• Passage given:

────────────────────

This branch contains a self-training approach to the spatial disaggregation task. The different steps are as follows.
- Produce a vector polygon layer for the aggregated information, by associating the source counts of the variable that is to be disaggregated with the corresponding regions;
- Compute initial estimates using a simple disaggregation heuristic, such as pycnophylactic interpolation or dasymetric mapping proportional to population density, from the layer with source region counts produced in Step 1;
- Train a regression model to infer the results from Step 2 from the ancillary information available as gridded rasters. After training, the regression model is used to produce new disaggregated values, refining the original estimates;
- Regardless of the regression model being used, the new estimates are adjusted to preserve the mass at the level of source zones;
- Steps 3 and 4 are repeated until reaching a maximum number of iterations, or until some other stopping criteria are met.
The method can also be applied to the co-training of two regression algorithms. In this case, the adapted step 3 is as follows.
- In odd iterations, regression model 1 uses the estimates produced by model 2 (or the initial estimates from the disaggregation heuristic, in case it is the first iteration) as the regression target, and produces refined estimates. In even iterations, regression model 2 instead leverages the estimates from model 1 as the regression target, and produces refined estimates;
The disaggregation method relies on a regression model to combine the ancillary data and produce disaggregation estimates. The entire procedure was implemented in the Python language, using the frameworks scikit-learn and Tensorflow.

────────────────────

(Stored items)
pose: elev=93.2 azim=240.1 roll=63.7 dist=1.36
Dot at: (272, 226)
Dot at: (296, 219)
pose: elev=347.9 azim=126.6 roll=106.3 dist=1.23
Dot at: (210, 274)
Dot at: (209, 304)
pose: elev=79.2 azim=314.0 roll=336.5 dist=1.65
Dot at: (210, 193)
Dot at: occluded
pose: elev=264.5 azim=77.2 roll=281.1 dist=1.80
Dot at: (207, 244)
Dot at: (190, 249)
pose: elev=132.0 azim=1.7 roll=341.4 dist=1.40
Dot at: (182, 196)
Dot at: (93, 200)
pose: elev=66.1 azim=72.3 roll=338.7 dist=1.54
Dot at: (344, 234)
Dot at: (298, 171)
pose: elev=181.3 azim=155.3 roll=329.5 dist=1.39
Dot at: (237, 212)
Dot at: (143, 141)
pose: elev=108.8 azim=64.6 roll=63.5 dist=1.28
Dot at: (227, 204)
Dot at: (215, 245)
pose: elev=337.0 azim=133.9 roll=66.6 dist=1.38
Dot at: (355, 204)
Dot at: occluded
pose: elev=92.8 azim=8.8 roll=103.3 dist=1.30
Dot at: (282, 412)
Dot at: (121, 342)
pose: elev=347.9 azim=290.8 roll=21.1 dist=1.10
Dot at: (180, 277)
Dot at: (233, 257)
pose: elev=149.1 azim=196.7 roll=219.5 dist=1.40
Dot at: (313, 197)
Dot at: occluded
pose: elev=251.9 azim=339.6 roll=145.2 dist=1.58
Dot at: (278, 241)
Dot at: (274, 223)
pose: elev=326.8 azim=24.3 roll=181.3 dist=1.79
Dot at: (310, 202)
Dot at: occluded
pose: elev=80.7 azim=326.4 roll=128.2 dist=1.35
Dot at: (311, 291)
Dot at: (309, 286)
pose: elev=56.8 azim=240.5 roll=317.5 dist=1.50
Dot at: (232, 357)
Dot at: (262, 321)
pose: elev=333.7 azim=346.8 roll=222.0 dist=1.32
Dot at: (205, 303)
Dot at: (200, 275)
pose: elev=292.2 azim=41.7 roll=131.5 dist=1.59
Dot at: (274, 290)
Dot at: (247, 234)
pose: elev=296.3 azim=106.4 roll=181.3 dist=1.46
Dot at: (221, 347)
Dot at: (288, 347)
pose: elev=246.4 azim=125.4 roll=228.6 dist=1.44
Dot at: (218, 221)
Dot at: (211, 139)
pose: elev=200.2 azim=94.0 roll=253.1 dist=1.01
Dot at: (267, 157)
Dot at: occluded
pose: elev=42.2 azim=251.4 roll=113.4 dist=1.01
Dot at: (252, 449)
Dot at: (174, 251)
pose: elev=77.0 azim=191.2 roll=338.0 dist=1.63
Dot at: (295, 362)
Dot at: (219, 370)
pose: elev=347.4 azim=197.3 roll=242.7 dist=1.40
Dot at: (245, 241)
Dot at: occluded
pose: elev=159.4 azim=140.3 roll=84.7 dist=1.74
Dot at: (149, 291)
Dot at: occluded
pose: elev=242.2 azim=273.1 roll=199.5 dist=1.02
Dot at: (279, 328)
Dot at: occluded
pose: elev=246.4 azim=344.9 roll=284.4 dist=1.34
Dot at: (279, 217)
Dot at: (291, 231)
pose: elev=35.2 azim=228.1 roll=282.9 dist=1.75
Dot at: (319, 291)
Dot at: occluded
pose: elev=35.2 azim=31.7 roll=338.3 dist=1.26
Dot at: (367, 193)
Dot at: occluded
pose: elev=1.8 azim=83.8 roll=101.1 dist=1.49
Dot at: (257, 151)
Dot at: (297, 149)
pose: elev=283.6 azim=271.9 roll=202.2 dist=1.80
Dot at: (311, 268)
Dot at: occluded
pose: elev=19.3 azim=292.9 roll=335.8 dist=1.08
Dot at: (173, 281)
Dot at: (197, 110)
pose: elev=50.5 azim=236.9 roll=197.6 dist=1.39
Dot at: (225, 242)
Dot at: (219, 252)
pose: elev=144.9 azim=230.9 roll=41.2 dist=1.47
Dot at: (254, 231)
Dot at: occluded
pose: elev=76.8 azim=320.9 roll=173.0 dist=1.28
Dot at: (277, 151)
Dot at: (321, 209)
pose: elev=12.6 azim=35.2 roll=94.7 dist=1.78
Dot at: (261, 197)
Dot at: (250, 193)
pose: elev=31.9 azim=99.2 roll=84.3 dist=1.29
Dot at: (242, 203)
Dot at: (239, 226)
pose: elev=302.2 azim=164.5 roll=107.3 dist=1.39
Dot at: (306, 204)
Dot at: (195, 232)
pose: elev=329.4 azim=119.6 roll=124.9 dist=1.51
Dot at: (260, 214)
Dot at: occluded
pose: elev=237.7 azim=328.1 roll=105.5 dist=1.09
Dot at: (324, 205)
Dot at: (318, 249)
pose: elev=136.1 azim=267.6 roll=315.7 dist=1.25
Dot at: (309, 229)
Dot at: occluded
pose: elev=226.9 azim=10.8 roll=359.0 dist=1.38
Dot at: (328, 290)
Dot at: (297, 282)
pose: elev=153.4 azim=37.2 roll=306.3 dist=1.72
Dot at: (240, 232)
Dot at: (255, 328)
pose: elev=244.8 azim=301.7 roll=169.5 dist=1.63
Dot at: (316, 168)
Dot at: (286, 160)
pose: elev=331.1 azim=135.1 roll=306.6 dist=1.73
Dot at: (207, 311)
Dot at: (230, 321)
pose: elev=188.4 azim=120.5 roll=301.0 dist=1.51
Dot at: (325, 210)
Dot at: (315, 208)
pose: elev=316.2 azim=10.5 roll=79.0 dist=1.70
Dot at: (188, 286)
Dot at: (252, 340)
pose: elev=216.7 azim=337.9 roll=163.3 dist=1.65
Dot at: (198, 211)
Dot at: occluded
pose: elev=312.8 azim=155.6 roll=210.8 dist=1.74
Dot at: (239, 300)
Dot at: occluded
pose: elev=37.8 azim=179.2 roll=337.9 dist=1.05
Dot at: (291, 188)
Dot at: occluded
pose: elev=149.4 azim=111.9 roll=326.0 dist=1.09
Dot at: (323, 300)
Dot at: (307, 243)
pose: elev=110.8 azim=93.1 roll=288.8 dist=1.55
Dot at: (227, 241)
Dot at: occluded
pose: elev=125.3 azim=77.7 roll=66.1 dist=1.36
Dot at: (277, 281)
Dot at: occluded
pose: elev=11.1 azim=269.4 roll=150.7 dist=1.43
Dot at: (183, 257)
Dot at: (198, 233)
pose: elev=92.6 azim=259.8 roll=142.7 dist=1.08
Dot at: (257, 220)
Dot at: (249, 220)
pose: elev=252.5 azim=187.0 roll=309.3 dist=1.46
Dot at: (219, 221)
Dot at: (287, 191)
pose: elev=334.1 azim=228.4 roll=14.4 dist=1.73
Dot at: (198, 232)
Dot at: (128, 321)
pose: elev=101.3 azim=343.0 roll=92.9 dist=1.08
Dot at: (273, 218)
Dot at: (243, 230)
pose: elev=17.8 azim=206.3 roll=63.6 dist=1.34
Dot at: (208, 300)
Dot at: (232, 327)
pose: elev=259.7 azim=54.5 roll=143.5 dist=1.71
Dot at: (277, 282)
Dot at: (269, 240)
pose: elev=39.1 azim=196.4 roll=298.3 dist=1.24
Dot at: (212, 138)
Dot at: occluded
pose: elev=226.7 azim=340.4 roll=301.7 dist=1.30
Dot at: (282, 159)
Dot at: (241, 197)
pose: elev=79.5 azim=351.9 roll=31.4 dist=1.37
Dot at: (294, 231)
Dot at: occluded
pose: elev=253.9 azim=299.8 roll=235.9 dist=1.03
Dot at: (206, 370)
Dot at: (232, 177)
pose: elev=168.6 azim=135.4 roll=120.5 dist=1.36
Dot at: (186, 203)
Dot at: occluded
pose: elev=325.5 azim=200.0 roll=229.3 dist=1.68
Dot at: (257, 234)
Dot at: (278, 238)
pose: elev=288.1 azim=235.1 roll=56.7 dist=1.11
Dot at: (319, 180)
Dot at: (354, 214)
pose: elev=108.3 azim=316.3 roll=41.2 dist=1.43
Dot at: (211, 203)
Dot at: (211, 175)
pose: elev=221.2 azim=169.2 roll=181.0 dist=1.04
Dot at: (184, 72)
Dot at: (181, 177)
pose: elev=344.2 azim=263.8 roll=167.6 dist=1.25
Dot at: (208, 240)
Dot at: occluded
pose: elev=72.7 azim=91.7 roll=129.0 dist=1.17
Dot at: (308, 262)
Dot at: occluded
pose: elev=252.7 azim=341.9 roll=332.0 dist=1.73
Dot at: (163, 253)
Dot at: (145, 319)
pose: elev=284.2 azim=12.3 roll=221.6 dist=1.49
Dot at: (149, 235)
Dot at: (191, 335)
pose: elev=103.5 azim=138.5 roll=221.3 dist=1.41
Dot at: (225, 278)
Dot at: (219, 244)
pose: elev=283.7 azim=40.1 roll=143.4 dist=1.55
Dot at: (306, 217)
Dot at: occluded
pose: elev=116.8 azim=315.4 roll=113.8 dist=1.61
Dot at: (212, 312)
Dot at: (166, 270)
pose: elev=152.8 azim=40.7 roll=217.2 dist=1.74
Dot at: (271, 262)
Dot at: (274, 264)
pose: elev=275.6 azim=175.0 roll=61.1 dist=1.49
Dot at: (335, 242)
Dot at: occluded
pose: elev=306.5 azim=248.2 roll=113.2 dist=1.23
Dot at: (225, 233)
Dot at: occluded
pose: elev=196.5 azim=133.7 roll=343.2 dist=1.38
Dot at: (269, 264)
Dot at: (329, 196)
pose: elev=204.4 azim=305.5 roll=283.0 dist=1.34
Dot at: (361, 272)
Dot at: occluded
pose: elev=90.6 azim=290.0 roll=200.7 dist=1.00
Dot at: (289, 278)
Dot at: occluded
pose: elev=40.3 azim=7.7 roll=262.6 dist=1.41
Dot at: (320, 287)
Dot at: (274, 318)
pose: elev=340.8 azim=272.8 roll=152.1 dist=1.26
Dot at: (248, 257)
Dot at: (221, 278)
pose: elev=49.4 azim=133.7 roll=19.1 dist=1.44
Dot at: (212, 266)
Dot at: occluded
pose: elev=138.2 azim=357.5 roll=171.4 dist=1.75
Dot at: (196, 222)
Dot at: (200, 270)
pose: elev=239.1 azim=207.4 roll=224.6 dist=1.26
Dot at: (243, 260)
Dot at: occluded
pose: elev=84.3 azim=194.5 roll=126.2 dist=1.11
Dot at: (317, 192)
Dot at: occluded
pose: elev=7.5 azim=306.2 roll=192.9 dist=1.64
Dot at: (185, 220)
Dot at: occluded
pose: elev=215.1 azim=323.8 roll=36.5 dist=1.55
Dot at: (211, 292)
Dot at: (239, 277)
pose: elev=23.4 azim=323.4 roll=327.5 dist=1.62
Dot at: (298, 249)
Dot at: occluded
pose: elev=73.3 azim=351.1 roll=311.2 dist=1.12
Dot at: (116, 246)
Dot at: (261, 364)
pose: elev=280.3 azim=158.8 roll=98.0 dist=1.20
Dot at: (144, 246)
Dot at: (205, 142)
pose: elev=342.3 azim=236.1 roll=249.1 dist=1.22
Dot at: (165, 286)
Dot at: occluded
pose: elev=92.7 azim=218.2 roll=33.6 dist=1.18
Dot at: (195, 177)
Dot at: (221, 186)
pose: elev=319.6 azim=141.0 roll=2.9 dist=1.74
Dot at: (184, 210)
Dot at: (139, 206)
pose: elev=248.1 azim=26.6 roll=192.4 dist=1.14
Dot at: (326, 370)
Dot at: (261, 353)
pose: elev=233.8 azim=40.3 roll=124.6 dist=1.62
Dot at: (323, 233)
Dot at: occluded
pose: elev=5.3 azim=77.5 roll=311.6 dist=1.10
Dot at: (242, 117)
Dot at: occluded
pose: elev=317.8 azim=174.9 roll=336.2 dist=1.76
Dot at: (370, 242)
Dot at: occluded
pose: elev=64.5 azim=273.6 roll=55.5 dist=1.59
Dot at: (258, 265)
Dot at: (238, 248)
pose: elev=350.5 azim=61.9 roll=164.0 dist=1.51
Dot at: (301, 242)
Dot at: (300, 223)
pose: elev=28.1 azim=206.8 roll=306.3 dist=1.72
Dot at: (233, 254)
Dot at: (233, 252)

────────────────────

• Work to complete:
A: Quote the entries word for word, from their first line through the line with "Dot at: (291, 231)".
B: Continue the description of the self-training disaggregation method from the point where it stops.
The disaggregation description and the entries bear no relation to each other.

• Answers to the tasks:
A:
pose: elev=93.2 azim=240.1 roll=63.7 dist=1.36
Dot at: (272, 226)
Dot at: (296, 219)
pose: elev=347.9 azim=126.6 roll=106.3 dist=1.23
Dot at: (210, 274)
Dot at: (209, 304)
pose: elev=79.2 azim=314.0 roll=336.5 dist=1.65
Dot at: (210, 193)
Dot at: occluded
pose: elev=264.5 azim=77.2 roll=281.1 dist=1.80
Dot at: (207, 244)
Dot at: (190, 249)
pose: elev=132.0 azim=1.7 roll=341.4 dist=1.40
Dot at: (182, 196)
Dot at: (93, 200)
pose: elev=66.1 azim=72.3 roll=338.7 dist=1.54
Dot at: (344, 234)
Dot at: (298, 171)
pose: elev=181.3 azim=155.3 roll=329.5 dist=1.39
Dot at: (237, 212)
Dot at: (143, 141)
pose: elev=108.8 azim=64.6 roll=63.5 dist=1.28
Dot at: (227, 204)
Dot at: (215, 245)
pose: elev=337.0 azim=133.9 roll=66.6 dist=1.38
Dot at: (355, 204)
Dot at: occluded
pose: elev=92.8 azim=8.8 roll=103.3 dist=1.30
Dot at: (282, 412)
Dot at: (121, 342)
pose: elev=347.9 azim=290.8 roll=21.1 dist=1.10
Dot at: (180, 277)
Dot at: (233, 257)
pose: elev=149.1 azim=196.7 roll=219.5 dist=1.40
Dot at: (313, 197)
Dot at: occluded
pose: elev=251.9 azim=339.6 roll=145.2 dist=1.58
Dot at: (278, 241)
Dot at: (274, 223)
pose: elev=326.8 azim=24.3 roll=181.3 dist=1.79
Dot at: (310, 202)
Dot at: occluded
pose: elev=80.7 azim=326.4 roll=128.2 dist=1.35
Dot at: (311, 291)
Dot at: (309, 286)
pose: elev=56.8 azim=240.5 roll=317.5 dist=1.50
Dot at: (232, 357)
Dot at: (262, 321)
pose: elev=333.7 azim=346.8 roll=222.0 dist=1.32
Dot at: (205, 303)
Dot at: (200, 275)
pose: elev=292.2 azim=41.7 roll=131.5 dist=1.59
Dot at: (274, 290)
Dot at: (247, 234)
pose: elev=296.3 azim=106.4 roll=181.3 dist=1.46
Dot at: (221, 347)
Dot at: (288, 347)
pose: elev=246.4 azim=125.4 roll=228.6 dist=1.44
Dot at: (218, 221)
Dot at: (211, 139)
pose: elev=200.2 azim=94.0 roll=253.1 dist=1.01
Dot at: (267, 157)
Dot at: occluded
pose: elev=42.2 azim=251.4 roll=113.4 dist=1.01
Dot at: (252, 449)
Dot at: (174, 251)
pose: elev=77.0 azim=191.2 roll=338.0 dist=1.63
Dot at: (295, 362)
Dot at: (219, 370)
pose: elev=347.4 azim=197.3 roll=242.7 dist=1.40
Dot at: (245, 241)
Dot at: occluded
pose: elev=159.4 azim=140.3 roll=84.7 dist=1.74
Dot at: (149, 291)
Dot at: occluded
pose: elev=242.2 azim=273.1 roll=199.5 dist=1.02
Dot at: (279, 328)
Dot at: occluded
pose: elev=246.4 azim=344.9 roll=284.4 dist=1.34
Dot at: (279, 217)
Dot at: (291, 231)

B:
This file '/code/runDisaggregation_Withdrawals.py' controls the self-training approach for each experiment. In this file, the following parameters need to be defined.
- indicator - The ID of the variable to be disaggregated, default='Withdrawals'
- admboundary2 = The source administrative regions, default='NUTSIII'
- Other options: 'MUNICIP' (municipalities) and 'CPARISH' (civil parishes)
- methodopts = The regression models to be used in co-training, default=['apcnn', 'aprf']
- Each method must start with 'ap'
- Other options: 'lm' (linear model), 'sgdregressor' (SGD Regressor), 'xgbtree' (XGBoost), ['ap1cnn', 'ap2cnn'] (co-training with 2 UNets differing in their initializations)
- Training with a single model can be performed by setting the same model in the two positions
- cnnmodelopts = The CNN model to be used, default='unet'
- Other options: 'cnnlm' (a linear model), 'lenet' (LeNet5), 'vgg' (VGG), 'uenc' (encoder of UNet), 'unetplusplus' (UNet++)
- epochspiopts = The number of epochs of the CNN to train at each iteration, default=3
- ymethodopts = The heuristic to be used as initial estimates, default='smoothtd'
- Other options: 'td' (weighted interpolation), 'massp' (mass-preserving areal weighting), 'pycno' (pycnophylactic interpolation)
- resetwopts = Whether or not to reset the weights of CNN and optimizer and each iteration, default=False
The execution of the script produces one .tif file, containing the disaggregated results for the study region, concerning each iteration of the algorithm.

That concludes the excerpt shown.